# Exercise material
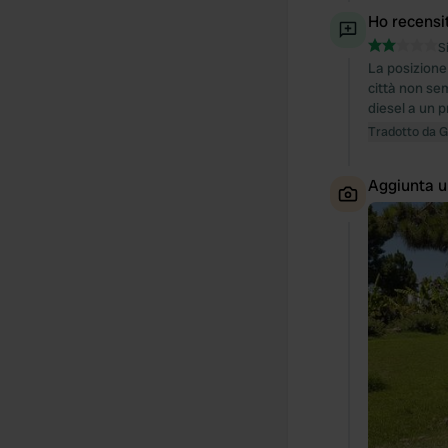
Ho recensi
S
La posizione
città non se
diesel a un 
Tradotto da 
Aggiunta u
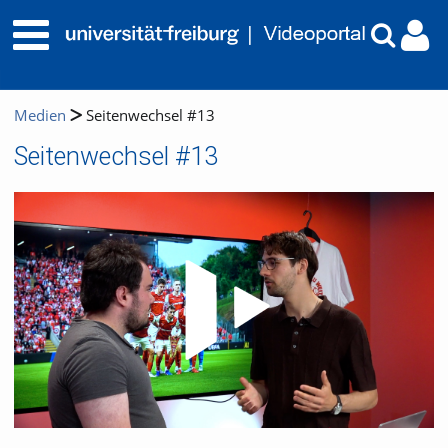
Medien
Seitenwechsel #13
Seitenwechsel #13
Video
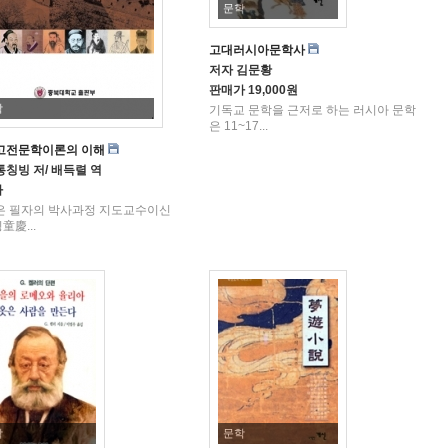
문학
고대러시아문학사
저자
김문황
판매가
19,000원
학
기독교 문학을 근저로 하는 러시아 문학
은 11~17...
고전문학이론의 이해
통칭빙 저/ 배득렬 역
가
은 필자의 박사과정 지도교수이신
童慶...
학
문학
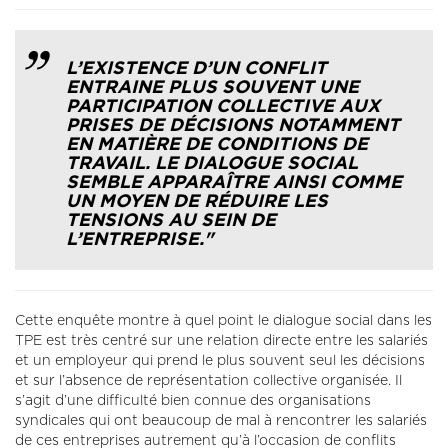
L’EXISTENCE D’UN CONFLIT
ENTRAINE PLUS SOUVENT UNE
PARTICIPATION COLLECTIVE AUX
PRISES DE DÉCISIONS NOTAMMENT
EN MATIÈRE DE CONDITIONS DE
TRAVAIL. LE DIALOGUE SOCIAL
SEMBLE APPARAÎTRE AINSI COMME
UN MOYEN DE RÉDUIRE LES
TENSIONS AU SEIN DE
L’ENTREPRISE."
Cette enquête montre à quel point le dialogue social dans les
TPE est très centré sur une relation directe entre les salariés
et un employeur qui prend le plus souvent seul les décisions
et sur l’absence de représentation collective organisée. Il
s’agit d’une difficulté bien connue des organisations
syndicales qui ont beaucoup de mal à rencontrer les salariés
de ces entreprises autrement qu’à l’occasion de conflits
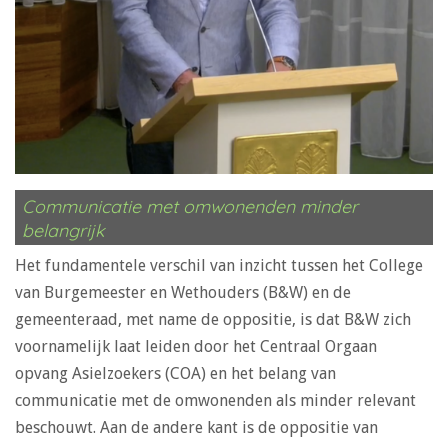
Communicatie met omwonenden minder
belangrijk
Het fundamentele verschil van inzicht tussen het College
van Burgemeester en Wethouders (B&W) en de
gemeenteraad, met name de oppositie, is dat B&W zich
voornamelijk laat leiden door het Centraal Orgaan
opvang Asielzoekers (COA) en het belang van
communicatie met de omwonenden als minder relevant
beschouwt. Aan de andere kant is de oppositie van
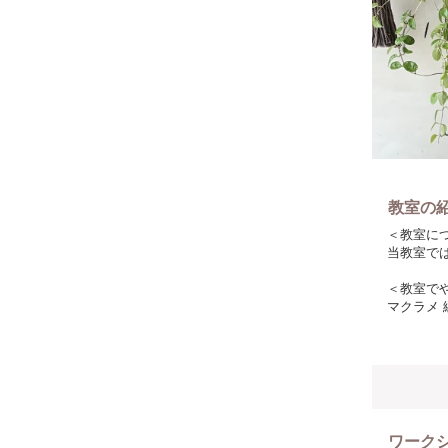
教室の
＜教室に
当教室で
＜教室で
マクラメ
＜こだわ
ロープは
（作品に
＜参加者
初心者の
ワーク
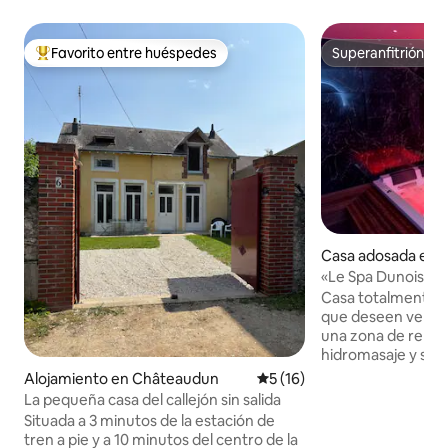
Favorito entre huéspedes
Superanfitrión
Favorito entre huéspedes preferido
Superanfitrión
Casa adosada en 
un
«Le Spa Dunois» Ca
privados
Casa totalmente p
que deseen venir a
una zona de relax
hidromasaje y saun
en este alojamient
Alojamiento en Châteaudun
Calificación promedio: 5 de 
5 (16)
dos pasos del cent
La pequeña casa del callejón sin salida
Châteaudun. Cama tamaño king,
Situada a 3 minutos de la estación de
sábanas, toallas, a
tren a pie y a 10 minutos del centro de la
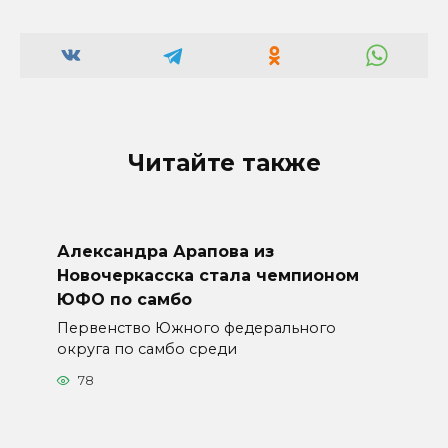
Читайте также
Александра Арапова из
Новочеркасска стала чемпионом
ЮФО по самбо
Первенство Южного федерального
округа по самбо среди
78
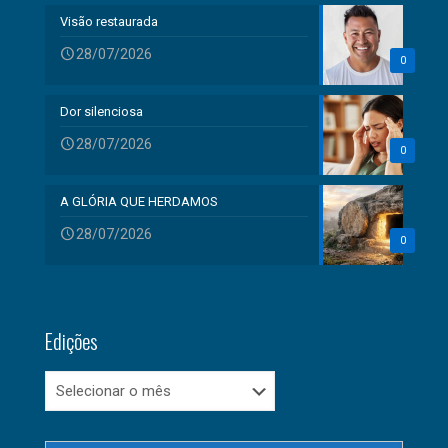
Visão restaurada
28/07/2026
0
Dor silenciosa
28/07/2026
0
A GLÓRIA QUE HERDAMOS
28/07/2026
0
Edições
Edições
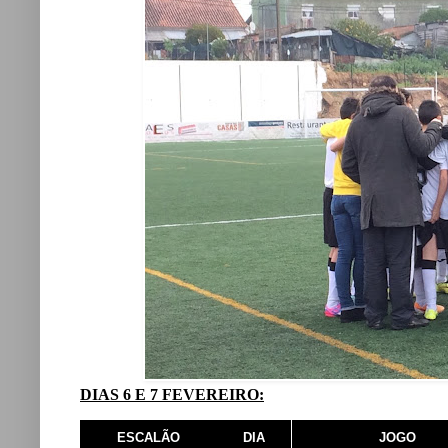
DIAS 6 E 7 FEVEREIRO:
ESCALÃO
DIA
JOGO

# Assigned task
Reproduce the lines of all the records with every occurrence of "Seitenwechsel" changed to "Seitenumbruch", leaving everything else unchanged. Omit the pictures from your answer.

# Solved problem
Ho recensi
S
La posizione
città non se
diesel a un 
Tradotto da 
Aggiunta u
Medien
Seitenumbruch #13
Seitenumbruch #13
Video
문학
고대러시아문학사
저자
김문황
판매가
19,000원
학
기독교 문학을 근저로 하는 러시아 문학
은 11~17...
고전문학이론의 이해
통칭빙 저/ 배득렬 역
가
은 필자의 박사과정 지도교수이신
童慶...
학
문학
L’EXISTENCE D’UN CONFLIT
ENTRAINE PLUS SOUVENT UNE
PARTICIPATION COLLECTIVE AUX
PRISES DE DÉCISIONS NOTAMMENT
EN MATIÈRE DE CONDITIONS DE
TRAVAIL. LE DIALOGUE SOCIAL
SEMBLE APPARAÎTRE AINSI COMME
UN MOYEN DE RÉDUIRE LES
TENSIONS AU SEIN DE
L’ENTREPRISE."
Cette enquête montre à quel point le dialogue social dans les
TPE est très centré sur une relation directe entre les salariés
et un employeur qui prend le plus souvent seul les décisions
et sur l’absence de représentation collective organisée. Il
s’agit d’une difficulté bien connue des organisations
syndicales qui ont beaucoup de mal à rencontrer les salariés
de ces entreprises autrement qu’à l’occasion de conflits
Communicatie met omwonenden minder
belangrijk
Het fundamentele verschil van inzicht tussen het College
van Burgemeester en Wethouders (B&W) en de
gemeenteraad, met name de oppositie, is dat B&W zich
voornamelijk laat leiden door het Centraal Orgaan
opvang Asielzoekers (COA) en het belang van
communicatie met de omwonenden als minder relevant
beschouwt. Aan de andere kant is de oppositie van
教室の
＜教室に
当教室で
＜教室で
マクラメ
＜こだわ
ロープは
（作品に
＜参加者
初心者の
ワーク
Favorito entre huéspedes
Superanfitrión
Favorito entre huéspedes preferido
Superanfitrión
Casa adosada en 
un
«Le Spa Dunois» Ca
privados
Casa totalmente p
que deseen venir a
una zona de relax
hidromasaje y saun
en este alojamient
Alojamiento en Châteaudun
Calificación promedio: 5 de 
5 (16)
dos pasos del cent
La pequeña casa del callejón sin salida
Châteaudun. Cama tamaño king,
Situada a 3 minutos de la estación de
sábanas, toallas, a
tren a pie y a 10 minutos del centro de la
Читайте также
Александра Арапова из
Новочеркасска стала чемпионом
ЮФО по самбо
Первенство Южного федерального
округа по самбо среди
78
Visão restaurada
28/07/2026
0
Dor silenciosa
28/07/2026
0
A GLÓRIA QUE HERDAMOS
28/07/2026
0
Edições
Edições
DIAS 6 E 7 FEVEREIRO:
ESCALÃO
DIA
JOGO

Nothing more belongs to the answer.